Observava atentamente como os meus pais escreviam sobre aquela folha para seguir à risca quando eu crescesse e chegasse a minha vez. Ao lado do último zero do valor, no topo à direita, recomendava-se acrescentar um sustenido.
Em seguida, escrever por extenso o valor. Parecia tema do colégio: trezentos e quarenta e cinco cruzeiros e oitenta e nove centavos. Após assinar e marcar a data, o pai fazia rapidamente uma série de traços paralelos que davam toda a elegância para aquele rito. “Tem que cruzar”, dizia ele.
Às vezes, o atendente pedia que se acrescentasse no verso o número de um telefone. Quantos cheques sem fundos voaram no mercado até então, embora isso não significasse muito para quem planejava um calote. Em outras ocasiões, o pai pedia para que a pessoa também assinasse atrás. “Tem que endossar”, dizia ele.
O tempo passou e chegou a minha vez. Com 17 anos e após ingressar no meu primeiro emprego, recebi um talão de cheques novinho do Banrisul. Decidi estrear na Manlec, após insistência da mãe em comprar uma escrivaninha nova para o meu quarto. Levei a caneta de casa, afinal seria o ápice da minha fase adulta. Pela primeira vez, aquele garotinho que brincava de Banco Imobiliário assinaria um cheque de verdade. Poderoso? Rico? Que nada!

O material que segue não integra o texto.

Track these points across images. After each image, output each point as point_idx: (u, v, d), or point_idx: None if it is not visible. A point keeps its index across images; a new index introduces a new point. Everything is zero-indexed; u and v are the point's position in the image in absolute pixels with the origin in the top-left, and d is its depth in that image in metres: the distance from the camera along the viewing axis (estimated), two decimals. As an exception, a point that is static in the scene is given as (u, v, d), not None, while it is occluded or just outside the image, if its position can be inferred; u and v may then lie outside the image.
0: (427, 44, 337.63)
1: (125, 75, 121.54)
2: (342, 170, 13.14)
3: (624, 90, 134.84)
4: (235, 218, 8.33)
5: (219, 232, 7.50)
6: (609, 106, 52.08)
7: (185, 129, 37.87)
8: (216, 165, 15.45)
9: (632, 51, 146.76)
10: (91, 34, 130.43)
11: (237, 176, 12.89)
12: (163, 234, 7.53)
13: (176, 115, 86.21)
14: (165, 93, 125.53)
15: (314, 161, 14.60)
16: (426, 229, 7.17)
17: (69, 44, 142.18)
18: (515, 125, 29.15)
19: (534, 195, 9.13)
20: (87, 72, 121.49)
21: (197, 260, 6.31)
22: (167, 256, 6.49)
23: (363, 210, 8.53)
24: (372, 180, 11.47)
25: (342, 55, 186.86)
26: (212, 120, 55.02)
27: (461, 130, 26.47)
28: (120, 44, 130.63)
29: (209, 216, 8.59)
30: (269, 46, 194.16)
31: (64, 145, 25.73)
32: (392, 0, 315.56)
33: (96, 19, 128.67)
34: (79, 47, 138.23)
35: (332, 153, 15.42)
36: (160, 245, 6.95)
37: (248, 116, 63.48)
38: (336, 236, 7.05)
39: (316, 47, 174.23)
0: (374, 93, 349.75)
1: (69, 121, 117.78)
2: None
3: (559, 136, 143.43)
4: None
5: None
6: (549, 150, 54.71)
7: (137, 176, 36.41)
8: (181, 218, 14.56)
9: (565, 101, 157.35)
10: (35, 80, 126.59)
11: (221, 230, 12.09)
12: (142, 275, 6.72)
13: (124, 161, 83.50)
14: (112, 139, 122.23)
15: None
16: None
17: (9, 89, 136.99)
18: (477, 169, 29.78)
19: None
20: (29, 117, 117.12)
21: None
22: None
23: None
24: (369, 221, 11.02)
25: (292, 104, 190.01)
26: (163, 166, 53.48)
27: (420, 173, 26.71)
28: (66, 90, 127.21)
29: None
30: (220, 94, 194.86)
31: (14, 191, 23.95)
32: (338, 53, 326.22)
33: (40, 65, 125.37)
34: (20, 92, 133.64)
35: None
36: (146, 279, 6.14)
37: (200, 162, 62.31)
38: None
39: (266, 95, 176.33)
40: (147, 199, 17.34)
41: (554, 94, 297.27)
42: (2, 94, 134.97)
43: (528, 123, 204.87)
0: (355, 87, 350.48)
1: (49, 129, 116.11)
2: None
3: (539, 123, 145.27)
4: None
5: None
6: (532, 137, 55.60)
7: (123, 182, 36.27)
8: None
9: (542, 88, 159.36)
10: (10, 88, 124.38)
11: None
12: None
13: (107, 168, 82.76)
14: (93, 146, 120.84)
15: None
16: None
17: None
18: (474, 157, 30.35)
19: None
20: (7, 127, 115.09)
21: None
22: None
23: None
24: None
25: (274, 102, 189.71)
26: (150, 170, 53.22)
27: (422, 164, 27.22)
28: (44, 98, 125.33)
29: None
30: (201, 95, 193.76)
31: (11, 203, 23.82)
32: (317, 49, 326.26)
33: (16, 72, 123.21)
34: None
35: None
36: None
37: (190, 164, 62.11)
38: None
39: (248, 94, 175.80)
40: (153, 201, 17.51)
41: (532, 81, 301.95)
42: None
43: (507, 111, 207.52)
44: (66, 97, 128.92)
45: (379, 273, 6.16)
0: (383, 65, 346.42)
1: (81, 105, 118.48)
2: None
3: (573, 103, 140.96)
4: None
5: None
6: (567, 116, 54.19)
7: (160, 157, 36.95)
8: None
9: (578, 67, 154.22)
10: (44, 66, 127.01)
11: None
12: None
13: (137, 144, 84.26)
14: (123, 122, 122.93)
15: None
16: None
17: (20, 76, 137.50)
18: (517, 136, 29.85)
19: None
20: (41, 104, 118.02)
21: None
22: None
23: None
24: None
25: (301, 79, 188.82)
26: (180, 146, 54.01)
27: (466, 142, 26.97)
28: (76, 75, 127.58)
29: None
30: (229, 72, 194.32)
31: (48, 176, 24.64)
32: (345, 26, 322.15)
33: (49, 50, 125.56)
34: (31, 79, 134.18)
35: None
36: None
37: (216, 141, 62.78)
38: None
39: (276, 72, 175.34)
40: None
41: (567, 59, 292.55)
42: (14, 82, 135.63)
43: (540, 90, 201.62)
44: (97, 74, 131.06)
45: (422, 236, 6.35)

Esqueci que o meu salário era tão minguado que não foi possível pagar aqueles R$ 350 à vista. Preenchi 10 cheques de R$ 35. O braço cansou, a graça acabou e conheci a verdadeira sensação de que a vida real na fase adulta não é apenas o charme de escrever um papelzinho.
Crédito ou débito? Hoje em dia, até prefiro ouvir essa pergunta.